The Approach to this Sub-specialty Integration at Mass General
The model to embed palliative care in the ED was spearheaded by a group of palliative care champions including the palliative care chief of service, operational leads in palliative care and an emergency medicine attending who had served as the liaison. Within a week, they developed a model consisting of four key elements:
- Embedded physician: Assignment of a full-time palliative care physician in the ED
- Rapid case identification: The standard partnership between the ED and palliative care before COVID-19 was for the ED physician to request consultations on a case-by-case basis. In this new model, the palliative care physician partnered with the ED to help identify patients with serious illness that might benefit from their involvement
- Surge plan: An established protocol for working with the full palliative care team in the case of an influx of patients in the ED and, ultimately, an increase in required consultations
- Conversation guides: The development of COVID-specific conversation guides to use as teaching tools with ED staff
“We are moving away from the idea of ‘palliative care patients’ and ‘non-palliative care patients,’” says Dr. Aaronson. “The services that the palliative care team can provide are really appropriate for any patient with a serious illness which, truly, includes many of our patients in the ED. If you are seriously ill and in the ED, we should be giving you and your family the opportunity to express your goals and values.”
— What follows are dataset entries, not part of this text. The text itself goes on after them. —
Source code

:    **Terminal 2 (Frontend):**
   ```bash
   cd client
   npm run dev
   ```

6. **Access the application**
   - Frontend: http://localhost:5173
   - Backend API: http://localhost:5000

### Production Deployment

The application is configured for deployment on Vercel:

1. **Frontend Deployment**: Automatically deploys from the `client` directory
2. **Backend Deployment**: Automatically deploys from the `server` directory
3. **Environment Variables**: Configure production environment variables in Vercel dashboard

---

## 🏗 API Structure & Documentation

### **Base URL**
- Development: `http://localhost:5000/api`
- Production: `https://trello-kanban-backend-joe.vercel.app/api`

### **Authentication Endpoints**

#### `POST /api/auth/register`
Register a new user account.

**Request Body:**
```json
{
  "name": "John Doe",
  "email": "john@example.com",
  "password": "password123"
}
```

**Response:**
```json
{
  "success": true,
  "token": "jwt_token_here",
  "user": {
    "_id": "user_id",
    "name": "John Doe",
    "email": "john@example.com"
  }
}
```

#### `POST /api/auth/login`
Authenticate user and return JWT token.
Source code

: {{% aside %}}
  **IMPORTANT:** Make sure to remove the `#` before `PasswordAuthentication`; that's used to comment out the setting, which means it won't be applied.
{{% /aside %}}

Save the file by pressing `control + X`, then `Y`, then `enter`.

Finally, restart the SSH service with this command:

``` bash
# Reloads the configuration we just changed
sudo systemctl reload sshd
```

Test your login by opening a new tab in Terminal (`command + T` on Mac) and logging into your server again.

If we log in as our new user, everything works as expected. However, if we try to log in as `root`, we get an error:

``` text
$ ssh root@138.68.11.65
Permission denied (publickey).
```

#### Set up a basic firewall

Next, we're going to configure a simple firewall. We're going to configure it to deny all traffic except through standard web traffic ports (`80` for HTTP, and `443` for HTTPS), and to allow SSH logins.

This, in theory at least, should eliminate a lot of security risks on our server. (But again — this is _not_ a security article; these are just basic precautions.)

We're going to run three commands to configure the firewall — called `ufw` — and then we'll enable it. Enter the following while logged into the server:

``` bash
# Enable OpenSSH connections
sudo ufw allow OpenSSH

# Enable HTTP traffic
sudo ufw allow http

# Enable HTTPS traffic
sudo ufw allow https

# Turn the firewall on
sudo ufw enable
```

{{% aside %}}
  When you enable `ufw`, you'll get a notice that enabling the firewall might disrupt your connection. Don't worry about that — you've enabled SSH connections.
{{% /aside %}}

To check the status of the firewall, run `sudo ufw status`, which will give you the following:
Building a Sustainable Model of Embedded Palliative Care in the ED
“It was not until COVID that we had a burning platform. All of a sudden we had this imminent and undeniable need to do it, to build this model,” says Dr. Aaronson. “Moving forward, we hope it will be scaled. Although it will look a little bit different, it will continue to have many of the same elements.”
One element is a dedicated palliative care clinician in the ED to manage these conversations about serious illness and help emergency physicians identify the patient’s goals and values, she says.
Now in the wake of the COVID-19 peak, Dr. Aaronson says the team is conceptualizing this new, permanent model that integrates palliative care in the ED in a way that sustains the knowledge and experience gained during COVID-19 and continues to place the patient at the center of care.
The team recently shared their experience of this model in the Journal of Palliative Medicine.